Supporters of death row prisoner Mary Jane Veloso have gathered in Manila to protest against her impending execution in Indonesia, following reports that the Philippines President Rodrigo Duterte had given the go-ahead for the penalty.
Veloso, who was arrested in April 2010 and sentenced to death six months later, was granted a temporary reprieve in April last year despite the state-sanctioned killings of seven other death row inmates including Australians Andrew Chan and Myuran Sukumaran.
Before Duterte assumed office at the end of June, the Philippine government had twice intervened to try to save the life of the domestic worker and mother of two, with the Department of Foreign Affairs (DFA) under the previous President Benigno Aquino III piecing together a detailed timeline of events that pinpointed Veloso's work recruiters as the real culprits.

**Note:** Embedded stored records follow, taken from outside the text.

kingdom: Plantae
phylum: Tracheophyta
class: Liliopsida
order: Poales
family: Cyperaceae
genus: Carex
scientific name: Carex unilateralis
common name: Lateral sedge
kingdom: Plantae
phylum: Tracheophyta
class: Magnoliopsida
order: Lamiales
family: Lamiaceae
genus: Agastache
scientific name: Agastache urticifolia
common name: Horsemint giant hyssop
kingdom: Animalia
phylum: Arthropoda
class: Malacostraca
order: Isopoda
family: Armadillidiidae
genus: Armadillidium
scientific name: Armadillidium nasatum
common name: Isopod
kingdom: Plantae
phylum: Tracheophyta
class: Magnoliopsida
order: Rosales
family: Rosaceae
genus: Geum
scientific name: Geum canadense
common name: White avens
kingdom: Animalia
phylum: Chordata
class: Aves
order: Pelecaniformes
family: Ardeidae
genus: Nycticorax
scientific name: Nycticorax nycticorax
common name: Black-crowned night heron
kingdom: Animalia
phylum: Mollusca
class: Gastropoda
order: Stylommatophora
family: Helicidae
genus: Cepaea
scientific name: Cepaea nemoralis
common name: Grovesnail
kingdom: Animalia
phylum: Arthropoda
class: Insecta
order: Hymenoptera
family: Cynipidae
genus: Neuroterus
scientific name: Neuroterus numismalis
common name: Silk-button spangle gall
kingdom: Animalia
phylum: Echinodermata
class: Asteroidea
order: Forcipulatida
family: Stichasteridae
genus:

Human rights and migrant worker organisations in both the Philippines and Indonesia have engaged in social media campaigns and widespread public rallies on behalf of Veloso, who throughout her trial has maintained that she was initially recruited to Malaysia to clean houses, after which her recruiter Maria Cristina Sergio requested her to travel to Yogyakarta, Indonesia.
Veloso, who hails from the impoverished Cabanatuan city in Central Luzon of the Philippines, said Sergio had bought her new clothes for trip and equipped her with a larger bag, which Veloso only upon her arrest discovered had heroin sewn into the lining, according to the DFA account.